Şimdi soralım; Başörtüsü sebebiyle yükseköğrenim hakkını sınırlayan bir kanun var mıdır? El cevap; yoktur.
Kanuni bir yasak olmadığına göre, başörtülü öğrencilerin üniversitelere mahsus binalara ve eklentilerine girmesine, orada kalmasına ve eğitim almasına mani olma eylemi ne anlam ifade eder? Cevap; Türk Ceza Kanununun tanımladığı "hukuka aykırı bir davranış." Hukuka aykırı bu davranışlar nasıl engellenebilir? Cevap; Ceza kanununun öngördüğü yaptırımlarla.
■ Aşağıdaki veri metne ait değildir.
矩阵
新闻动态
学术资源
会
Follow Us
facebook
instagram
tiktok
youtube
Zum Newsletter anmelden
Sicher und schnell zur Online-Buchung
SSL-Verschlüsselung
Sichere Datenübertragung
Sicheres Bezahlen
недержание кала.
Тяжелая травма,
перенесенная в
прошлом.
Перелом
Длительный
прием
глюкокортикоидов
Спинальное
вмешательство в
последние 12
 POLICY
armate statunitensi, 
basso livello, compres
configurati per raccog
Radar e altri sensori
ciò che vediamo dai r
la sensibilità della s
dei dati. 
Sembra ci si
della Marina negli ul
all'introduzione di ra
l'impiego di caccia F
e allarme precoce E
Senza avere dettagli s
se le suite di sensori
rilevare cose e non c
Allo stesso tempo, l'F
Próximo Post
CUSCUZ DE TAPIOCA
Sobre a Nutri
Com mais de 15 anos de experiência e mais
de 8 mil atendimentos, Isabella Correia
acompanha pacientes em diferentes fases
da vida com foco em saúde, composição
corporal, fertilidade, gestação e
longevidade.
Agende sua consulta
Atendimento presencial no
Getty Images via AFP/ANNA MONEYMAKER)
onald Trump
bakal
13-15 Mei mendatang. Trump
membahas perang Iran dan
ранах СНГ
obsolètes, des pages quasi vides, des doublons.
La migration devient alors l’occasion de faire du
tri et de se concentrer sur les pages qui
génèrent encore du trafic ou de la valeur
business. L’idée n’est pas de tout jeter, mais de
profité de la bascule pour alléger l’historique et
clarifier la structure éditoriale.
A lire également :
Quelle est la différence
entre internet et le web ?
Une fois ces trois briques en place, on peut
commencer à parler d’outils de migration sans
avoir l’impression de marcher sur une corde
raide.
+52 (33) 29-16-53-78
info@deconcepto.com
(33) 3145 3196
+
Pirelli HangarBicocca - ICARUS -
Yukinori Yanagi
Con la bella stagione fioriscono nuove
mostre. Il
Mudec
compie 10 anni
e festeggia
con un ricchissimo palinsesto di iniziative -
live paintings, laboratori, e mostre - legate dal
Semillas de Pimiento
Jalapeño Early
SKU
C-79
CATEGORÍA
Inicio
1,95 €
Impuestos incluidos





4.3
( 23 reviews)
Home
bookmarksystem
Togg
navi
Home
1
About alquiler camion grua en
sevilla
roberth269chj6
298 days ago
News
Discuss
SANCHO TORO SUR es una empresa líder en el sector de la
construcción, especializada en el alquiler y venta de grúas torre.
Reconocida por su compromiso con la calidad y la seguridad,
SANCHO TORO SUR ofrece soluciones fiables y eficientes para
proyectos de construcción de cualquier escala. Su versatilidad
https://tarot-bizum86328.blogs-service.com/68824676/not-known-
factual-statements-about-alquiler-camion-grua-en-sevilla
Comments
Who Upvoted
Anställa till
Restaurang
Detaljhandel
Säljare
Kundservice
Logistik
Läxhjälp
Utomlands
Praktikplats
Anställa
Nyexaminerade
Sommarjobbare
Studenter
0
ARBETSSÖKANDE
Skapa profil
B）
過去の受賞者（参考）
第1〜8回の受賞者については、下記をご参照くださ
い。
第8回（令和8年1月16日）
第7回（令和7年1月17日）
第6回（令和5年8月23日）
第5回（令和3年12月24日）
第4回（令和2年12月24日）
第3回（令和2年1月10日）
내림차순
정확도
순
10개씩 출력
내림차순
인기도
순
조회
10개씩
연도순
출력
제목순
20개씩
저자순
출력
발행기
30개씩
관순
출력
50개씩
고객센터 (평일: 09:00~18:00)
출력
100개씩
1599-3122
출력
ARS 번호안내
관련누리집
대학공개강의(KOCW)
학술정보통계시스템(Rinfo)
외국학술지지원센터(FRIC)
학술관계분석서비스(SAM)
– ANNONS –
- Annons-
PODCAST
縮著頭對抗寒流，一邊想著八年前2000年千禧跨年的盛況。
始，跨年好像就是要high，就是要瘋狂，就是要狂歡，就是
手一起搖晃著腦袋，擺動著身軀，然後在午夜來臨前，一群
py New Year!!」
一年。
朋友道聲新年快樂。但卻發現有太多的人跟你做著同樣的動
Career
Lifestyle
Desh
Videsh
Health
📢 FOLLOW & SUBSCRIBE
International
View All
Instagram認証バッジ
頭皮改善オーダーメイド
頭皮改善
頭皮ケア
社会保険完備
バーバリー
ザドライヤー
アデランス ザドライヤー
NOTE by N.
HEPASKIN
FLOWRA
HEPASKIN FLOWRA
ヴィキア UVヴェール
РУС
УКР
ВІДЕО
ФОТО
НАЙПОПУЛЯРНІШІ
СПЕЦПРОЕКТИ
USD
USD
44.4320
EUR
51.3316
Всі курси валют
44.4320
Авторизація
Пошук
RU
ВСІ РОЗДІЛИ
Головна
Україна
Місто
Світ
9 Şubat 2008 yürürlüğe giren Anayasa değişikliği, bağımsız ve tarafsız yargı mensuplarının ve hukukçuların yorum farklarını ortadan kaldıracak açıklıkta bir düzenlemedir. Bu düzenlemeyi beğenenlerin yanında beğenmeyenler de olması doğaldır. Anayasa ve kanunları beğenmeyenlerin kendilerini ayrıcalıklı görerek kanunları uygulamama lüksleri bulunmamaktadır. Anayasa tanımayanlar cezai yaptırımlarla karşı karşıya kalacaklardır. Bu nedenle, yasakçıların kanunsuz direnişleri karşısında yeni bir yasal düzenlemeye gerek yoktur. Şikayetler üzerine veya re'sen YÖK soruşturma açtırarak Anayasa tanımayanlara yargılanma yolunu açmalıdır.